From its start in 2003, MySpace spread quickly, adding upward of 200,000 users per day, driven by the popularity among teenagers of its raw mix of self-expression, sexually suggestive content, and garage-band music clips. The service allows users to build highly personalized yet unstructured blog pages, using a variety of widgets and modules, and then link them to friends’ pages.

One key lesson for enterprise IT is that minimally structured apps allow users to maximize personal expression. MySpace -- and similar sites such as Facebook (for college students) and LinkedIn (for career professionals) -- facilitates community building by giving users a blank stage on which to perform, plus a way to develop an audience via “friends” links. Allowing employees greater latitude in personalizing and defining the terms and parameters of their collaboration platform will greatly increase their participation in such initiatives.

But another lesson MySpace has to offer is that as social communities grow, they become less cohesive and it’s more challenging to police them and make IT policy decisions that please everyone. MySpace has weathered criticism, for example, for providing a venue for allegedly criminal activity, ranging from copyright violation to identity theft to child-safety issues. Facebook ran into a privacy firestorm when it launched News Feed, an alert system that allows users to monitor friends’ blog pages for personal news events -- such as romantic breakups.

But when it comes to balancing buy-in and control, sites that target and tailor their platforms to discrete domains are among the most successful. Honing the focus and delivering functionality suited to the particular forum and participants ensure a vibrant forum for collaboration without requiring an undue amount of policy management. After all, self-perception and reputation are powerful motivating factors for building worthwhile relationships -- whether the setting is social or corporate.

-- David L. Margulius

 

Segway Human Transporter
When it comes to tech deployments, cool can take you only so far. Sure, cool can cement success in an app that gives people something they want or know they need, but coolness alone can’t make a technology succeed.

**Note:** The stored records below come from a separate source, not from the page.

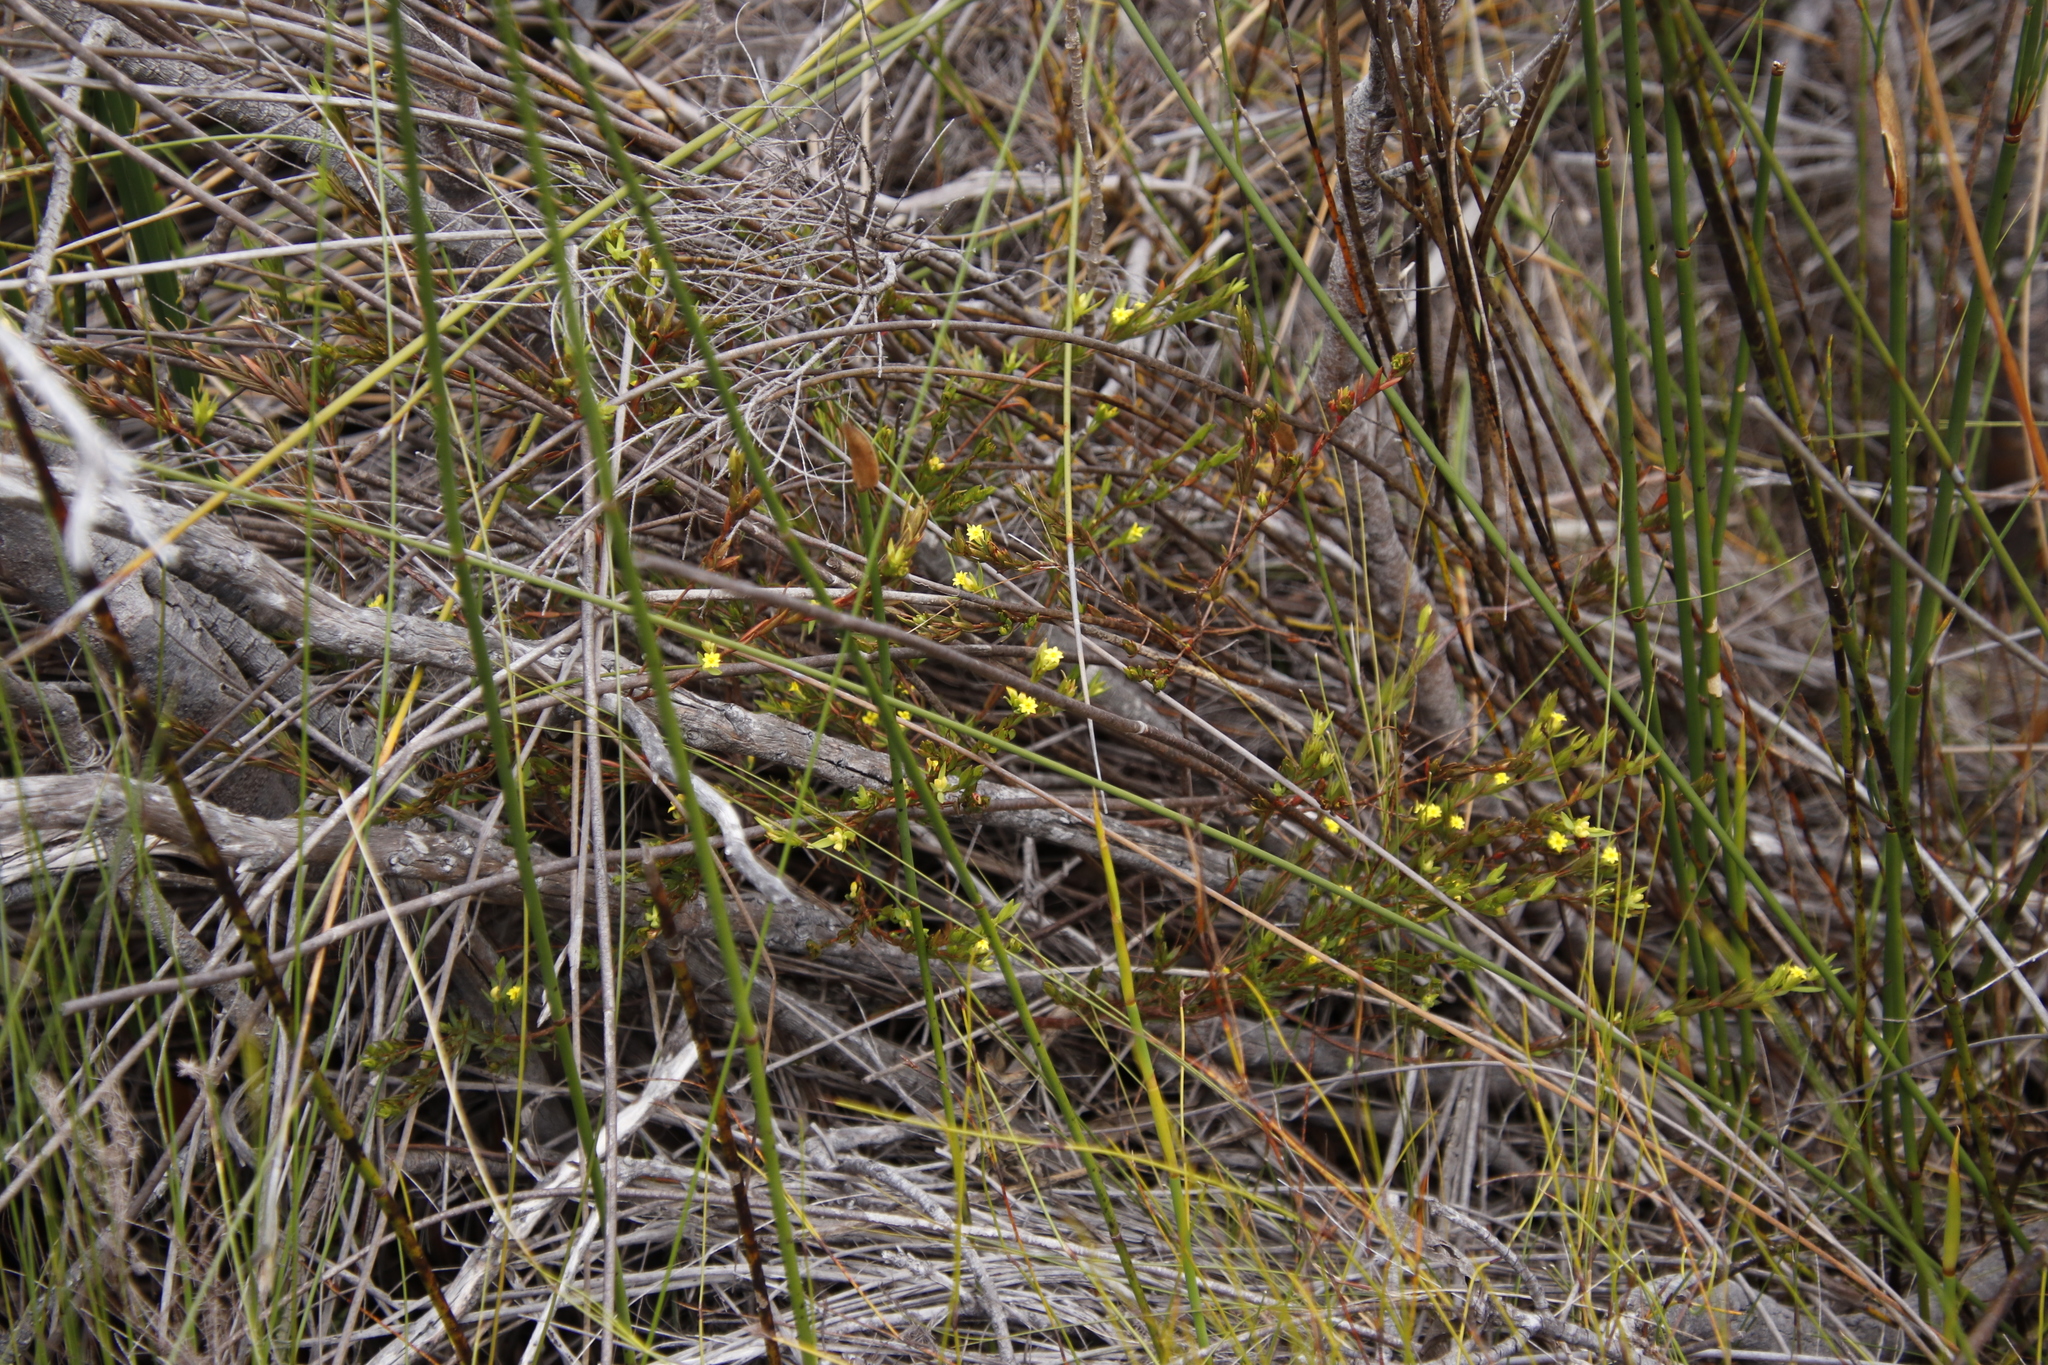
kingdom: Plantae
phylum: Tracheophyta
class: Magnoliopsida
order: Malvales
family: Thymelaeaceae
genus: Gnidia
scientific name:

Take the Segway Human Transporter: cool factor 11, the most frisson fabricated for any product this millennium. But it has sold units in the tens of thousands instead of the millions mainly because it was introduced into a system without the requisite infrastructure in place to fuel its success.

The market for automobiles caught fire in part because a smoothed road system had already been laid down for bicycles in the 1880s. The Segway, on the other hand, is seen as dangerous to pedestrians (it goes three times walkers’ rate on sidewalks) and its rider (it tops out at half the cruising speed of vehicles on roads). And because the finely tuned technology -- and marketing -- inspired grandiose investor expectations, it needed to achieve mass adoption quickly, as opposed to the successful diffusion of bicycles and then autos, both of which proliferated on a handcrafted basis with stochastic evolution and mass extinctions.